Conte de deux réductions : 2013 contre 2021

De nombreux économistes et experts ne s’attendaient pas à une répétition du taper tantrum de 2013 en 2021. Et ils avaient raison. La principale raison est que les marchés s’attendaient au ralentissement qui a commencé en novembre 2021, de sorte qu’une réaction instinctive comme celle observée en 2013 ne s’est pas produite.

La principale raison en est l’accent mis par la Fed sur la communication. Le président de la Fed, Powell, membre du Conseil des gouverneurs de la Réserve fédérale lors de la précédente réduction, a déclaré en mars 2021 que la banque centrale « fournirait une communication claire » bien avant la réduction effective.

La réaction des marchés émergents a également été moins sévère que la dernière fois. Les économistes estiment que ces pays ont amélioré leur bilan extérieur et étaient moins vulnérables aux chocs qu’ils ont subis en 2013.

Foire aux questions (FAQ)

Quel sera l’impact du tapering de la Fed sur le marché boursier ?

Le tapering de la Fed introduit de l’incertitude sur le marché, ce qui s’écarte des achats réguliers d’actifs de la Fed. Cette incertitude pourrait être perçue négativement et ainsi provoquer une pression à la baisse sur les cours boursiers.
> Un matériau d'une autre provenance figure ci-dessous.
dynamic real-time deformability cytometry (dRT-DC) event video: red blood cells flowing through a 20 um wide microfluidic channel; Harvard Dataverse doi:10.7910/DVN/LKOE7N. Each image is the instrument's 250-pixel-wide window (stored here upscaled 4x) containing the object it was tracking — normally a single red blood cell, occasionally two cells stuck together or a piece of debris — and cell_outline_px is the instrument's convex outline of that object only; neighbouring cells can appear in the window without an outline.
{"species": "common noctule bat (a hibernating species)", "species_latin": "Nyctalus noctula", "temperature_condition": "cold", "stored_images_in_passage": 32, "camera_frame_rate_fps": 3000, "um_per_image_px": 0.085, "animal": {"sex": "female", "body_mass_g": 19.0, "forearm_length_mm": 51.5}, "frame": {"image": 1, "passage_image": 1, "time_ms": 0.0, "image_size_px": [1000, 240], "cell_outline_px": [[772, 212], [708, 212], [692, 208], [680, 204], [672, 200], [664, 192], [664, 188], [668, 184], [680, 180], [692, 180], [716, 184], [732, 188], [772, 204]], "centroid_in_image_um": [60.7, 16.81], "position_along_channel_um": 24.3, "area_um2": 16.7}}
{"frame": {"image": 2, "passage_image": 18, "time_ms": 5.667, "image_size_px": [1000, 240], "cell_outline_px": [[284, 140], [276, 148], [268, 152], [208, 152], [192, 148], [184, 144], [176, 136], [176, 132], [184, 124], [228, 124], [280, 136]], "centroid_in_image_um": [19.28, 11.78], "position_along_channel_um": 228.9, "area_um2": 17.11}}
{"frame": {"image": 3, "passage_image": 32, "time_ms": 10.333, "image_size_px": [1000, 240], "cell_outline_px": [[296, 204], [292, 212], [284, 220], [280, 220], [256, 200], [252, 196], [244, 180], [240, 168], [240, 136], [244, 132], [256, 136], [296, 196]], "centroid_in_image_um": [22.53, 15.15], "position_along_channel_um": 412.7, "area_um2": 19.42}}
Cependant, la Fed ne devrait réduire ses réductions qu’en réponse à des conditions économiques solides, ce qui signifie que toute pression à la baisse sur les cours boursiers se heurterait à un environnement économique globalement haussier.

Quand la Fed a-t-elle arrêté de réduire ses dépenses ?

Lorsque la Fed a commencé à acheter de manière agressive des actifs en 2020 pour contribuer à atténuer l’impact financier de la pandémie de COVID-19, elle a marqué une pause dans la réduction de ses achats d’actifs.Le tapering a repris en novembre 2021 et le programme d’achat d’actifs s’est achevé en mars 2022.